■ **YOUR INSTRUCTIONS**
Begin at the line below that contains "left shoulder: (379, 314)". Repeat it and all remaining lines of the records exactly.

(Bounding boxes with keypoints)
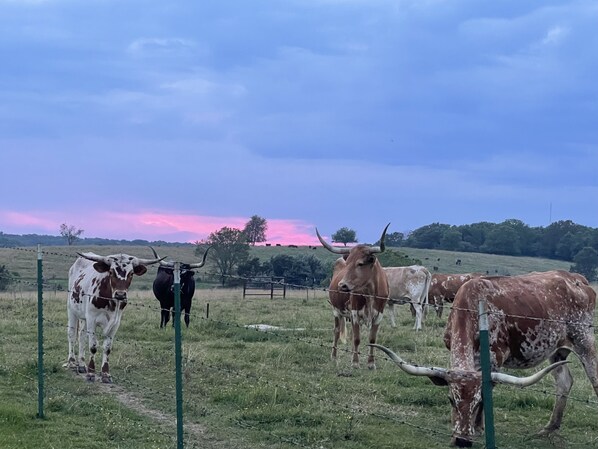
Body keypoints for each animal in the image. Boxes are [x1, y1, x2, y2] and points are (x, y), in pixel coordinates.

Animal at [316, 223, 392, 368]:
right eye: (347, 263)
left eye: (360, 263)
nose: (342, 285)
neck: (369, 292)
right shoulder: (355, 313)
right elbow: (357, 339)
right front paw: (355, 362)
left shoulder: (379, 314)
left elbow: (372, 339)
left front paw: (371, 363)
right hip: (336, 311)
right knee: (336, 331)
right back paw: (334, 356)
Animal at [372, 268, 598, 446]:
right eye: (451, 399)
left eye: (477, 401)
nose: (461, 441)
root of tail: (576, 278)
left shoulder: (495, 358)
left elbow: (487, 389)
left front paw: (479, 427)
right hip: (557, 350)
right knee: (564, 382)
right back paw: (550, 427)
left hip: (584, 340)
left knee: (594, 379)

■ **OUTPUT FOR THIS TASK**
left shoulder: (379, 314)
left elbow: (372, 339)
left front paw: (371, 363)
right hip: (336, 311)
right knee: (336, 331)
right back paw: (334, 356)
Animal at [372, 268, 598, 446]:
right eye: (451, 399)
left eye: (477, 401)
nose: (461, 441)
root of tail: (576, 278)
left shoulder: (495, 358)
left elbow: (487, 389)
left front paw: (479, 427)
right hip: (557, 350)
right knee: (564, 382)
right back paw: (550, 427)
left hip: (584, 340)
left knee: (594, 379)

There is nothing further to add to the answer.